Она чувствует, что ее и Израиля связывают общие разочарования и боли. Он говорит, что она коснулась самой сути проблемы: талантливые люди покидают кибуц. Как говорится, серые середняки выдвигаются и берут власть в свои руки.
“Наоми, я страдаю от этой же проблемы, – он закусывает губы, – я бегу от маленьких людей, воображающих себя большими умниками. Середняки, которые не могут удовлетворить свои амбиции из-за отсутствия таланта, опасны. Мерзкими уловками они будут стараться достичь своих целей”. Он смотрит вдаль, как в пустоту, говорит убежденно: “Положение вовсе не статично. И это внушает уверенность, что будут изменения к лучшему”.
Он сам себя обманывает, считает она. Люди раздавлены бесчеловечностью и трудностями жизни. Отцы-основатели, оставившие в молодости отчие дома в диаспоре, лишенные жизненного опыта, отчаянно воюют с пустыней и при этом дичают и отрекаются от еврейской культуры, в которой воспитывались в детстве. Тяжкий труд, недостаточное питание, болезни, отрыв от привычных мест, от семьи бросает их на поиски сексуального удовлетворения, в распущенность. Она это испытала на себе и продолжает испытывать угрозу со стороны тех, кто превращает дикие пустоши в плодородные земли. Коллектив размахивает знаменем сексуальной сдержанности и чистоты, а на деле разврат стал нормой поведения. Во имя мнения большинства, можно растаптывать личность.

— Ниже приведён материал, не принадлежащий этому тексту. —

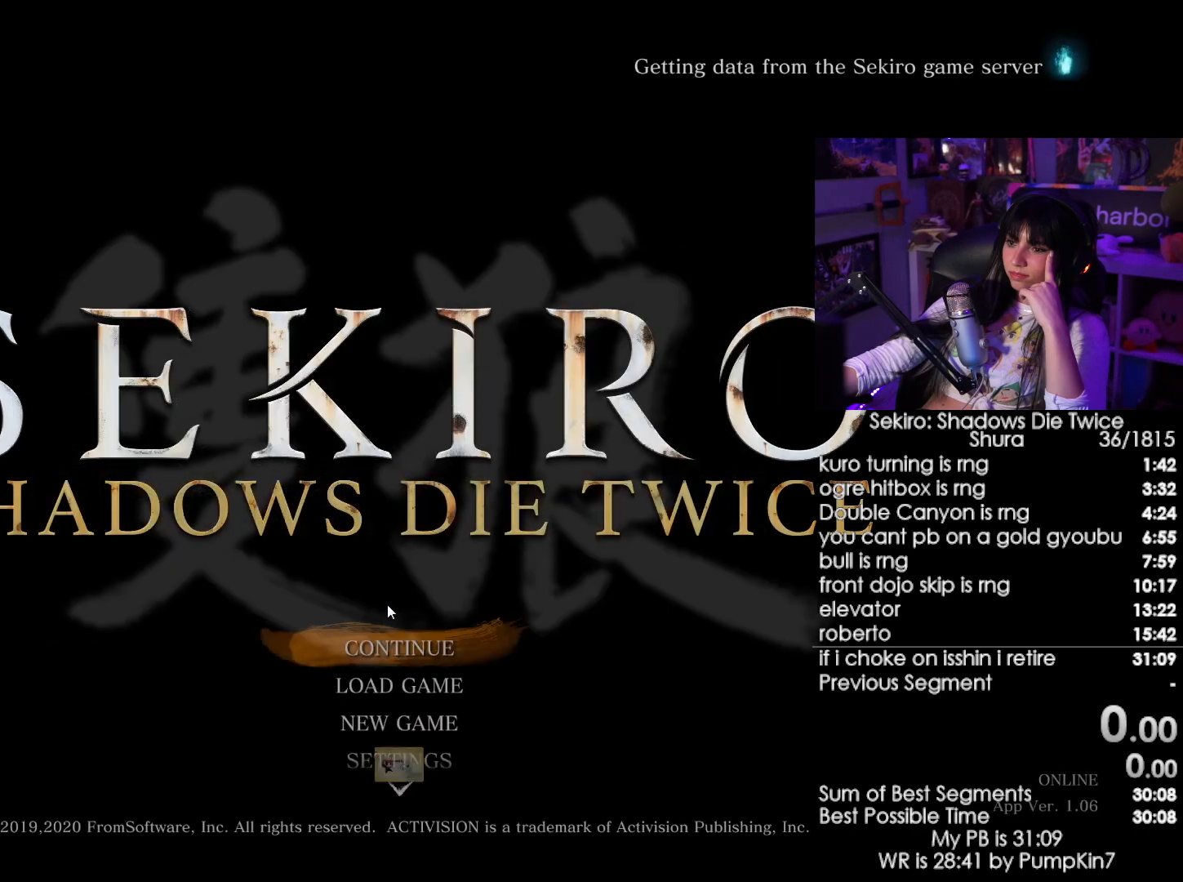
{"keys": [], "mouse": [], "events": [[350, "mouse_left", "down"], [484, "mouse_left", "up"]]}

“Сыновья все изменят”, – Израиль тяжело, надсадно дышит. Она же снова скрестила руки на груди, видя, как его взгляд снова изучает ее платье.
“У тебя что, боли в груди? Ты страдаешь болезнью сердца?” – спрашивает он.
“Нет”.
Он пытается глубоко вздохнуть, садится на землю, жестом указывает ей сесть рядом. Она снова ловит себя на мысли: насколько я уродлива в сравнении с этим мудрым человеком. Ее тонкая фигура утопает в некрасивом платье не по размеру, аляповато расписанном зелеными листьями и красными цветами по черному со стальным оттенком грубому полотну. Что он о ней подумает?
И, все же, мужчина озаботился ее здоровьем. Она даже не может представить, что за этой внешней мощью скрывается тяжелый порок сердца, смерть может наступить в любой момент. Бороться за право жить он начал в тот страшный день, когда трехлетним ребенком ехал с матерью Гитель в карете по узким улицам еврейского местечка в Польше, и она внезапно упала на него, скончавшись от разрыва сердца.